According to a November 11 report from local news source Yohanp News Agency, Kang-mo and several executives at the company are being charged for defrauding investors to the tune of 450 billion won (about $384 million). The exchange told its investors that they would be getting about 200 percent in returns on their investment after between 4 to 10 weeks of making investments in some of their products through the platform. 

An everyday Ponzi scheme

Per a separate account from the MBC Newsdesk, the exchange also sold a product which was described as a world currency exchange coin, adding that it would purchase it from them for 1.5 times the original price. However, as it turned out, the investment scheme they ran was no more than a Ponzi scheme petty, as investors immediately began to rack up losses on their portfolios. 

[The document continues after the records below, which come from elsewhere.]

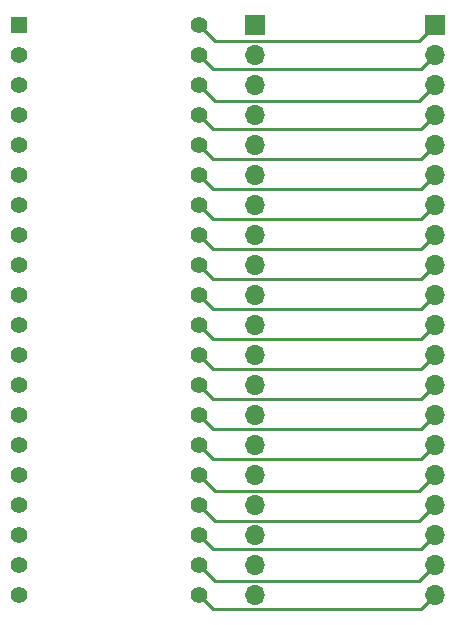
<source format=gbl>
G04 #@! TF.GenerationSoftware,KiCad,Pcbnew,(5.1.10)-1*
G04 #@! TF.CreationDate,2022-12-28T22:20:52-05:00*
G04 #@! TF.ProjectId,CocoDvRelocator,436f636f-4476-4526-956c-6f6361746f72,rev?*
G04 #@! TF.SameCoordinates,Original*
G04 #@! TF.FileFunction,Copper,L2,Bot*
G04 #@! TF.FilePolarity,Positive*
%FSLAX46Y46*%
G04 Gerber Fmt 4.6, Leading zero omitted, Abs format (unit mm)*
G04 Created by KiCad (PCBNEW (5.1.10)-1) date 2022-12-28 22:20:52*
%MOMM*%
%LPD*%
G01*
G04 APERTURE LIST*
G04 #@! TA.AperFunction,ComponentPad*
%ADD10C,1.397000*%
G04 #@! TD*
G04 #@! TA.AperFunction,ComponentPad*
%ADD11R,1.397000X1.397000*%
G04 #@! TD*
G04 #@! TA.AperFunction,ComponentPad*
%ADD12O,1.700000X1.700000*%
G04 #@! TD*
G04 #@! TA.AperFunction,ComponentPad*
%ADD13R,1.700000X1.700000*%
G04 #@! TD*
G04 #@! TA.AperFunction,Conductor*
%ADD14C,0.250000*%
G04 #@! TD*
G04 APERTURE END LIST*
D10*
X95240000Y-40000000D03*
X95240000Y-42540000D03*
X95240000Y-45080000D03*
X95240000Y-47620000D03*
X95240000Y-50160000D03*
X95240000Y-52700000D03*
X95240000Y-55240000D03*
X95240000Y-57780000D03*
X95240000Y-60320000D03*
X95240000Y-62860000D03*
X95240000Y-65400000D03*
X95240000Y-67940000D03*
X95240000Y-70480000D03*
X95240000Y-73020000D03*
X95240000Y-75560000D03*
X95240000Y-78100000D03*
X95240000Y-80640000D03*
X95240000Y-83180000D03*
X95240000Y-85720000D03*
X95240000Y-88260000D03*
X80000000Y-88260000D03*
X80000000Y-85720000D03*
X80000000Y-83180000D03*
X80000000Y-80640000D03*
X80000000Y-78100000D03*
X80000000Y-75560000D03*
X80000000Y-73020000D03*
X80000000Y-70480000D03*
X80000000Y-67940000D03*
X80000000Y-65400000D03*
X80000000Y-62860000D03*
X80000000Y-60320000D03*
X80000000Y-57780000D03*
X80000000Y-55240000D03*
X80000000Y-52700000D03*
X80000000Y-50160000D03*
X80000000Y-47620000D03*
X80000000Y-45080000D03*
X80000000Y-42540000D03*
D11*
X80000000Y-40000000D03*
D12*
X115240000Y-88260000D03*
X115240000Y-85720000D03*
X115240000Y-83180000D03*
X115240000Y-80640000D03*
X115240000Y-78100000D03*
X115240000Y-75560000D03*
X115240000Y-73020000D03*
X115240000Y-70480000D03*
X115240000Y-67940000D03*
X115240000Y-65400000D03*
X115240000Y-62860000D03*
X115240000Y-60320000D03*
X115240000Y-57780000D03*
X115240000Y-55240000D03*
X115240000Y-52700000D03*
X115240000Y-50160000D03*
X115240000Y-47620000D03*
X115240000Y-45080000D03*
X115240000Y-42540000D03*
D13*
X115240000Y-40000000D03*
D12*
X100000000Y-88260000D03*
X100000000Y-85720000D03*
X100000000Y-83180000D03*
X100000000Y-80640000D03*
X100000000Y-78100000D03*
X100000000Y-75560000D03*
X100000000Y-73020000D03*
X100000000Y-70480000D03*
X100000000Y-67940000D03*
X100000000Y-65400000D03*
X100000000Y-62860000D03*
X100000000Y-60320000D03*
X100000000Y-57780000D03*
X100000000Y-55240000D03*
X100000000Y-52700000D03*
X100000000Y-50160000D03*
X100000000Y-47620000D03*
X100000000Y-45080000D03*
X100000000Y-42540000D03*
D13*
X100000000Y-40000000D03*
D14*
X113875001Y-41364999D02*
X115240000Y-40000000D01*
X96604999Y-41364999D02*
X113875001Y-41364999D01*
X95240000Y-40000000D02*
X96604999Y-41364999D01*
X96415001Y-43715001D02*
X114064999Y-43715001D01*
X114064999Y-43715001D02*
X115240000Y-42540000D01*
X95240000Y-42540000D02*
X96415001Y-43715001D01*
X113875001Y-46444999D02*
X115240000Y-45080000D01*
X96604999Y-46444999D02*
X113875001Y-46444999D01*
X95240000Y-45080000D02*
X96604999Y-46444999D01*
X96415001Y-48795001D02*
X114064999Y-48795001D01*
X114064999Y-48795001D02*
X115240000Y-47620000D01*
X95240000Y-47620000D02*
X96415001Y-48795001D01*
X114064999Y-51335001D02*
X115240000Y-50160000D01*
X96415001Y-51335001D02*
X114064999Y-51335001D01*
X95240000Y-50160000D02*
X96415001Y-51335001D01*
X114064999Y-53875001D02*
X115240000Y-52700000D01*
X96415001Y-53875001D02*
X114064999Y-53875001D01*
X95240000Y-52700000D02*
X96415001Y-53875001D01*
X96415001Y-56415001D02*
X114064999Y-56415001D01*
X114064999Y-56415001D02*
X115240000Y-55240000D01*
X95240000Y-55240000D02*
X96415001Y-56415001D01*
X114064999Y-58955001D02*
X115240000Y-57780000D01*
X96415001Y-58955001D02*
X114064999Y-58955001D01*
X95240000Y-57780000D02*
X96415001Y-58955001D01*
X114064999Y-61495001D02*
X115240000Y-60320000D01*
X96415001Y-61495001D02*
X114064999Y-61495001D01*
X95240000Y-60320000D02*
X96415001Y-61495001D01*
X96415001Y-64035001D02*
X114064999Y-64035001D01*
X114064999Y-64035001D02*
X115240000Y-62860000D01*
X95240000Y-62860000D02*
X96415001Y-64035001D01*
X114064999Y-66575001D02*
X115240000Y-65400000D01*
X96415001Y-66575001D02*
X114064999Y-66575001D01*
X95240000Y-65400000D02*
X96415001Y-66575001D01*
X114064999Y-69115001D02*
X115240000Y-67940000D01*
X96415001Y-69115001D02*
X114064999Y-69115001D01*
X95240000Y-67940000D02*
X96415001Y-69115001D01*
X114064999Y-71655001D02*
X115240000Y-70480000D01*
X96415001Y-71655001D02*
X114064999Y-71655001D01*
X95240000Y-70480000D02*
X96415001Y-71655001D01*
X114064999Y-74195001D02*
X115240000Y-73020000D01*
X96415001Y-74195001D02*
X114064999Y-74195001D01*
X95240000Y-73020000D02*
X96415001Y-74195001D01*
X114064999Y-76735001D02*
X115240000Y-75560000D01*
X96415001Y-76735001D02*
X114064999Y-76735001D01*
X95240000Y-75560000D02*
X96415001Y-76735001D01*
X113875001Y-79464999D02*
X115240000Y-78100000D01*
X96604999Y-79464999D02*
X113875001Y-79464999D01*
X95240000Y-78100000D02*
X96604999Y-79464999D01*
X113875001Y-82004999D02*
X115240000Y-80640000D01*
X96604999Y-82004999D02*
X113875001Y-82004999D01*
X95240000Y-80640000D02*
X96604999Y-82004999D01*
X114064999Y-84355001D02*
X115240000Y-83180000D01*
X96415001Y-84355001D02*
X114064999Y-84355001D01*
X95240000Y-83180000D02*
X96415001Y-84355001D01*
X113875001Y-87084999D02*
X115240000Y-85720000D01*
X96604999Y-87084999D02*
X113875001Y-87084999D01*
X95240000Y-85720000D02*
X96604999Y-87084999D01*
X114064999Y-89435001D02*
X115240000Y-88260000D01*
X96415001Y-89435001D02*
X114064999Y-89435001D01*
X95240000Y-88260000D02*
X96415001Y-89435001D01*
M02*

</source>
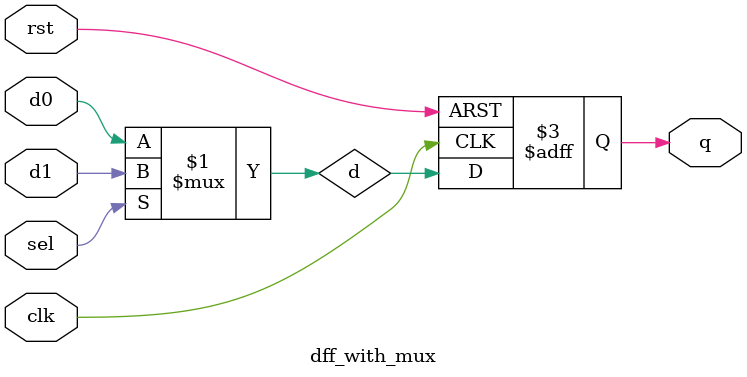
<source format=v>
module dff_with_mux (
    input wire clk,
    input wire rst,
    input wire sel,
    input wire d0,
    input wire d1,
    output reg q
);

    wire d;
    assign d = sel ? d1 : d0;

    always @(posedge clk or posedge rst) begin
        if (rst)
            q <= 1'b0;
        else
            q <= d;
    end

endmodule

</source>
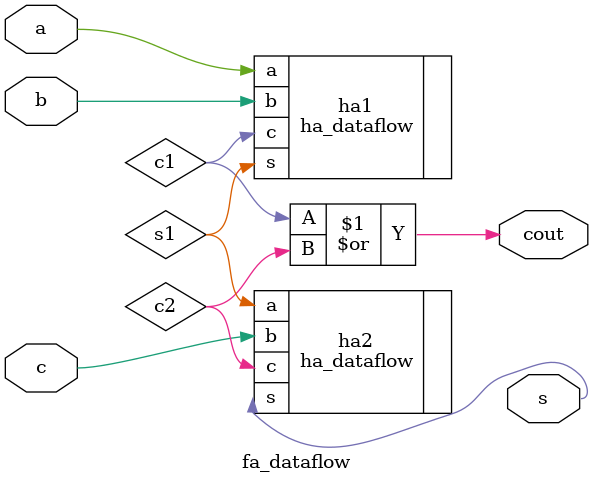
<source format=v>
module fa_dataflow (s, cout, a, b, c);

output s, cout;
input a, b, c;

wire s1, c1, c2;

ha_dataflow ha1 (.s(s1), .c(c1), .a(a), .b(b));
ha_dataflow ha2 (.s(s), .c(c2), .a(s1), .b(c));

assign cout = c1 | c2;

endmodule
</source>
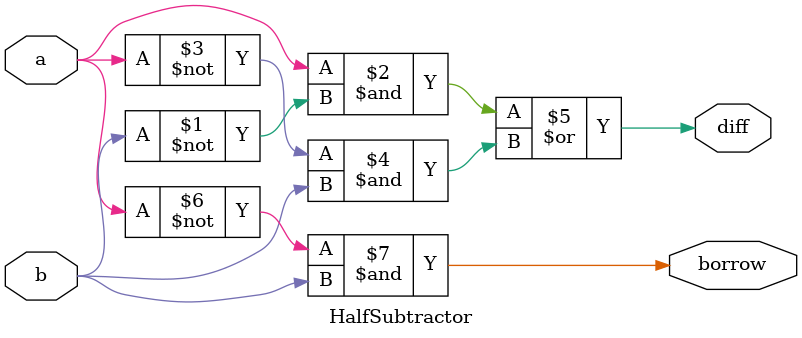
<source format=v>
module HalfSubtractor
(
   input wire a,b,
   output wire diff,borrow
);
assign diff=(a&~b)|(~a&b);
assign borrow=~a&b;
endmodule

</source>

“They used a multi-level organization to run a “blocking” approach that ensured the profits of those who invested earlier with the money from those who later invested. This operation resulted in an overall damage scale, “Yohanp added. 

In a raid of the company’s offices, law enforcement discovered a fake magazine, where Kang-Mo was pictured standing next to South Korean Present Moon Jae-In. The company supposedly use magazines such as these to convince people that their investment products were legitimate and endorsed by the country’s government.

For his part, Kang-mo was sentenced to 16 years by Deputy Judge So Byeong-Seok of Seoul Central District Court’s 24th Criminal Agreement. Also, Mr. Kwon and Mr. Shinmo, two men who were identified as Chief Financial Officers at the exchange, were also given an 11-year prison sentence. 

In addition to their sentences, a separate man named Yunmo, who was identified as the governor of the exchange, was sentenced to 7 years behind bars, along with his mother-in-law, who held the position of Vice President 

Whether or not the exchange will remain standing after this is still up in the air, but given a scandal of this scale, it is rather safe to assume that it will be shutting its doors anytime soon. 

Circle Society and David Saffron 

Ponzi schemes and other associated scams have continued to thrive in the crypto space this year. While authorities have cracked down on hackers and cyber attackers who use crypto to conduct their operations, scams that dress themselves up as legitimate businesses have usually had success with milking money off their victims before being eventually caught. 

Last month, the United States Commodity Futures Trading Commission (CFTC) announced that it was leveling charges against Circle Society, accusing them of “fraudulent solicitation, misappropriation, and registration violations relating to an $11 million binary options scheme.” According to the announcement, the defendants had misappropriated no less than $11 million worth of Bitcoin and dollars from their victims, promising to help the trade binary options on foreign currencies and crypto trading pars. 

They were also accused of duping about 14 Americans by merging them into a pool operated by the Circle Society, which guaranteed as much as 300 percent returns. However, company CEO David Saffron reportedly retained this cash in his wallets and used it to pay new participants.